My Approach to Helping
You have the right to be happy. You also have the ability to be happy: you contain within you the necessary resources to solve your problems, to build strength, to feel joy. You know better than anyone else who you are and what you want and need. My job, as your counselor, is not to tell you who you are, but to help you become the person you know you can be, to help you find the meaning and purpose that will bring joy and contentment to your life. My particular interest is in working with anxiety and depression, the twin symptoms of dysfunctional modern life that far too many people suffer with in silence. I am also interested in working with the difficulties of transition - from immaturity to responsibility, from inexperience to mastery, from being alone to living in partnership, and especially from adulthood to mid-life and on. I take an eclectic approach to providing therapy; frankly, I'm not particularly interested in sticking to any particular theory, or in why a given approach works. I care, instead, that together we find something that does work. That may mean I offer you simple tools - mindfulness exercises, perhaps, or thought management techniques to control anxiety - to give you quick relief. It may also mean we commit to working together for an extended period as you explore deep-seated issues. The key is that together, we match our approach to your needs.
How My Own Struggles Made Me a Better Therapist
My interest in anxiety and depression comes honestly, as I had my first panic attack while still a teenager. I didn't know what it was, and of course it terrified me. The attacks continued, and soon were accompanied by generalized anxiety and, inevitably, depression. Eventually, exhausted after several years of ineffective self-care, I went to a professional; after an assessment, my therapist told me I had the psychological profile of a burned-out EMT. Through a combination of mindfulness exercises, tools like "thought stopping," and medication, I was able to reduce, though not eliminate, the symptoms. This continued for many years, through a series of therapists and medications. Eventually, the right therapist helped me see that I was managing the symptoms, but had never really tackled the cause. That revelation led to a serious exploration of my self, particularly focusing on how I understood the meaning of my life. It was that work that finally allowed me to conquer my anxiety and depression, and taught me a lesson that has become the center of my therapeutic approach: Symptoms are signs that something is amiss, and you can't eliminate symptoms without healing the root cause.

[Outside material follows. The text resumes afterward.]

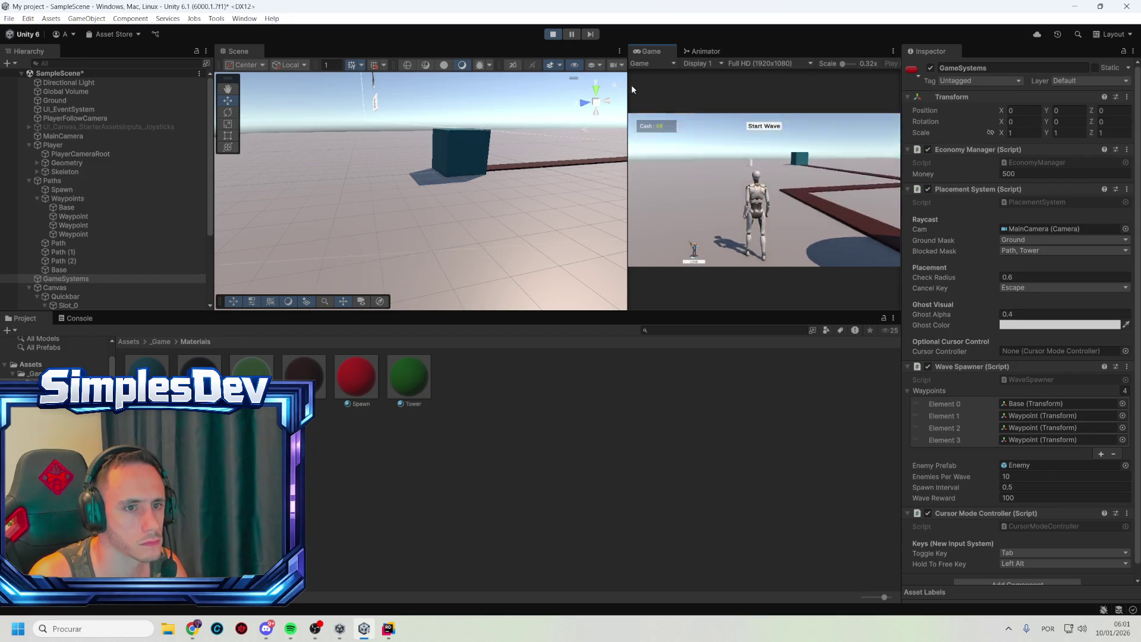
click(553, 35)
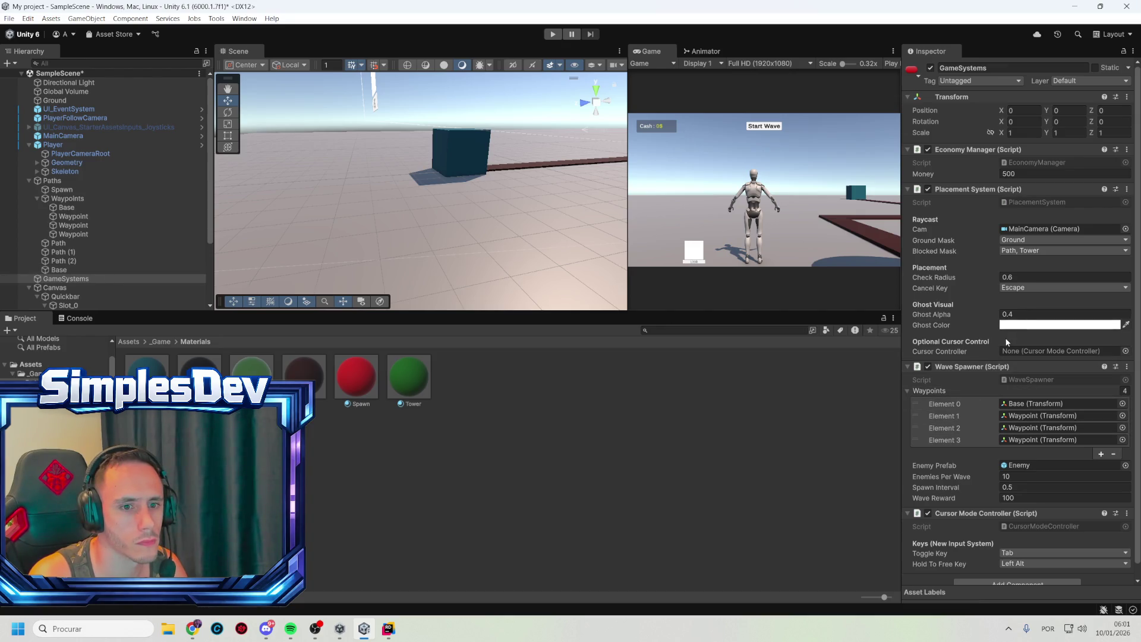
click(1022, 325)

My View on the Nature of 'Disorders'
It's very easy to self-diagnose, to label yourself, to identify the particular mental health disorder that is, undoubtedly, the cause of your sense of unease, feelings of inadequacy, difficult relationship, and general unhappiness. Everyone, it seems, has self-identified their own disorder: if you're feeling sad, then you must be depressed. Feeling nervous: probably generalized anxiety disorder. Awkward in social situations: you have social anxiety disorder, or maybe you're on the autism spectrum!
Maybe. Or maybe not. But we have to be careful with these labels (for that's what they are - a way of naming how you're thinking, feeling, acting). For while they are useful for understanding what you may be feeling, they are not who you are. You may be sad, maybe even truly suffering a Major Depression, but that doesn't mean you are a "depressed person." You are suffering from a disorder that doesn't define you any more than having a cold makes you a "virus person."
The key to disorders then, is this: You are not the problem; the disorder is. In counseling, we form an alliance to attack the disorder, to rid you of the difficulties it creates for you.